SciDEX — Task: [Skills] Per-agent learned-skill preference log -

Rank skills per agent by shipped_rate from agent_skill_invocations; skill_router consults preferences; cold-start uses system rate.

Completion Notes

Auto-completed by supervisor after successful deploy to main

Git Commits (1)

[Skills] Per-agent learned-skill preference log — rank skills by shipped rate [task:32babe5f-33d0-4c06-a338-eb03b8d99aee] (#894)2026-04-27

Spec File

Goal

agent_skill_invocations already logs every skill call (per agent,
per artifact, success/error, latency). But the skill router
(scidex/forge/skill_router.py) still picks the next skill to run
purely from the manifest — it has no idea that "this agent's last 30
calls to pubmed_search produced shipped artifacts 80 % of the time
but its calls to chembl_drug_targets have a 12 % shipped-to-error
ratio." Build a per-agent learned preference log that ranks skills
by shipped success rate (not raw success — success that ended in
a published artifact), updates monthly, and is consulted by the
router before each skill choice.

Effort: deep

Acceptance Criteria

☑

scidex/agents/skill_preference.py::compute_preferences(agent_id, window_days=90) -> dict[skill_name, {shipped_rate, success_rate, n_calls, avg_latency_ms, recent_trend}]

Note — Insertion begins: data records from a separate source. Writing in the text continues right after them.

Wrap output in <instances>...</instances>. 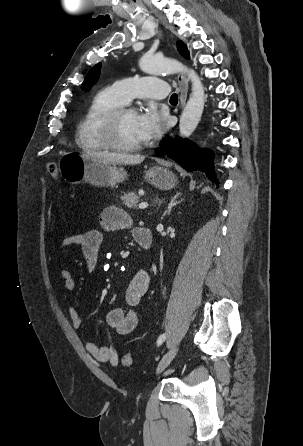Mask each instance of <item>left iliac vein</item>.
Instances as JSON below:
<instances>
[{
  "mask_svg": "<svg viewBox=\"0 0 303 446\" xmlns=\"http://www.w3.org/2000/svg\"><path fill=\"white\" fill-rule=\"evenodd\" d=\"M178 352V347L171 348L159 361L156 372L161 373L174 359Z\"/></svg>",
  "mask_w": 303,
  "mask_h": 446,
  "instance_id": "1",
  "label": "left iliac vein"
}]
</instances>
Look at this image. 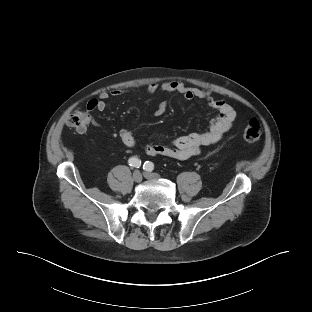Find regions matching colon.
I'll return each mask as SVG.
<instances>
[{
  "mask_svg": "<svg viewBox=\"0 0 312 312\" xmlns=\"http://www.w3.org/2000/svg\"><path fill=\"white\" fill-rule=\"evenodd\" d=\"M67 125L77 131H83L89 124L88 114L80 109L72 111L67 118ZM261 136V124L259 120L251 119L243 130V138L247 142H255Z\"/></svg>",
  "mask_w": 312,
  "mask_h": 312,
  "instance_id": "obj_1",
  "label": "colon"
}]
</instances>
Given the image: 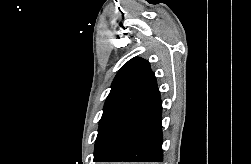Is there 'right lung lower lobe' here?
Instances as JSON below:
<instances>
[{"instance_id":"1","label":"right lung lower lobe","mask_w":251,"mask_h":164,"mask_svg":"<svg viewBox=\"0 0 251 164\" xmlns=\"http://www.w3.org/2000/svg\"><path fill=\"white\" fill-rule=\"evenodd\" d=\"M162 102L157 86L143 91L112 125L94 162H162Z\"/></svg>"}]
</instances>
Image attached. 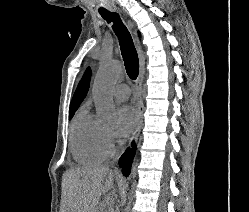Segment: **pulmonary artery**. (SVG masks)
Masks as SVG:
<instances>
[{"label":"pulmonary artery","instance_id":"e3ab8cb5","mask_svg":"<svg viewBox=\"0 0 249 212\" xmlns=\"http://www.w3.org/2000/svg\"><path fill=\"white\" fill-rule=\"evenodd\" d=\"M95 56H99V54H94ZM130 88L126 84H117L113 89V94L117 99L125 100L130 96Z\"/></svg>","mask_w":249,"mask_h":212}]
</instances>
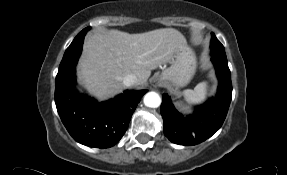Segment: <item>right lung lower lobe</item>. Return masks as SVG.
I'll use <instances>...</instances> for the list:
<instances>
[{"mask_svg":"<svg viewBox=\"0 0 287 175\" xmlns=\"http://www.w3.org/2000/svg\"><path fill=\"white\" fill-rule=\"evenodd\" d=\"M86 32L82 30L65 51L55 80V103L62 123L77 142L89 147L108 148L122 138L147 90L125 91L101 103L77 92L75 66Z\"/></svg>","mask_w":287,"mask_h":175,"instance_id":"obj_1","label":"right lung lower lobe"}]
</instances>
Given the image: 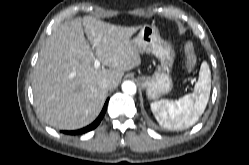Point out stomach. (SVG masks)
<instances>
[{"mask_svg":"<svg viewBox=\"0 0 249 165\" xmlns=\"http://www.w3.org/2000/svg\"><path fill=\"white\" fill-rule=\"evenodd\" d=\"M132 43L139 52L152 53L161 63L153 76L139 77L142 87L146 89L147 98L155 100L162 95L168 94L173 88L170 75L176 56L173 46L162 39L159 30L155 26L148 24L141 27Z\"/></svg>","mask_w":249,"mask_h":165,"instance_id":"0dacf381","label":"stomach"}]
</instances>
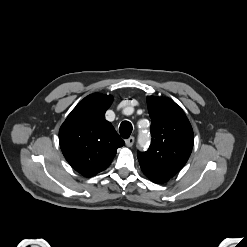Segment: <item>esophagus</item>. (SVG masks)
<instances>
[{"mask_svg": "<svg viewBox=\"0 0 247 247\" xmlns=\"http://www.w3.org/2000/svg\"><path fill=\"white\" fill-rule=\"evenodd\" d=\"M134 137H129L128 139L125 140L126 146L131 147L134 144Z\"/></svg>", "mask_w": 247, "mask_h": 247, "instance_id": "obj_1", "label": "esophagus"}]
</instances>
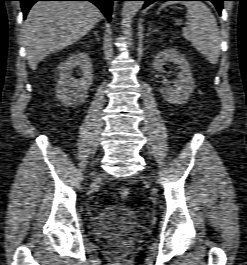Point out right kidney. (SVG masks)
Listing matches in <instances>:
<instances>
[{"label": "right kidney", "instance_id": "ca27d5eb", "mask_svg": "<svg viewBox=\"0 0 247 265\" xmlns=\"http://www.w3.org/2000/svg\"><path fill=\"white\" fill-rule=\"evenodd\" d=\"M79 67L82 77L75 79L71 71ZM59 80L56 85V96L65 106L83 103L87 98L88 89L93 82L92 63L88 54L78 52L60 63Z\"/></svg>", "mask_w": 247, "mask_h": 265}]
</instances>
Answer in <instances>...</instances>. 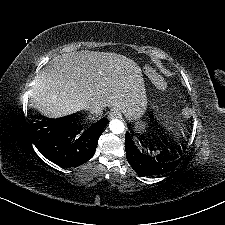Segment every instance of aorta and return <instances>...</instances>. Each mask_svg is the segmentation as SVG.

joins agent_skill_invocations to agent_skill_invocations.cited_in_artifact and to artifacts.lifecycle='confirmed' to derive shipped_rate.

☑ recent_trend ∈ {improving, stable, declining} computed from per-week success rate slope over the window (linear regression).

☑ Migration migrations/20260428_agent_skill_preferences.sql:

agent_skill_preferences(agent_id, skill_name, shipped_rate REAL, success_rate REAL, n_calls INT, avg_latency_ms INT, recent_trend TEXT, computed_at TIMESTAMPTZ)

; UNIQUE(agent_id, skill_name).

☑ Driver economics_drivers/ci_skill_preference_recompute.py (weekly) recomputes preferences for all active agents; idempotent, ≤ 5 min wall clock for 50 agents × 23 skills.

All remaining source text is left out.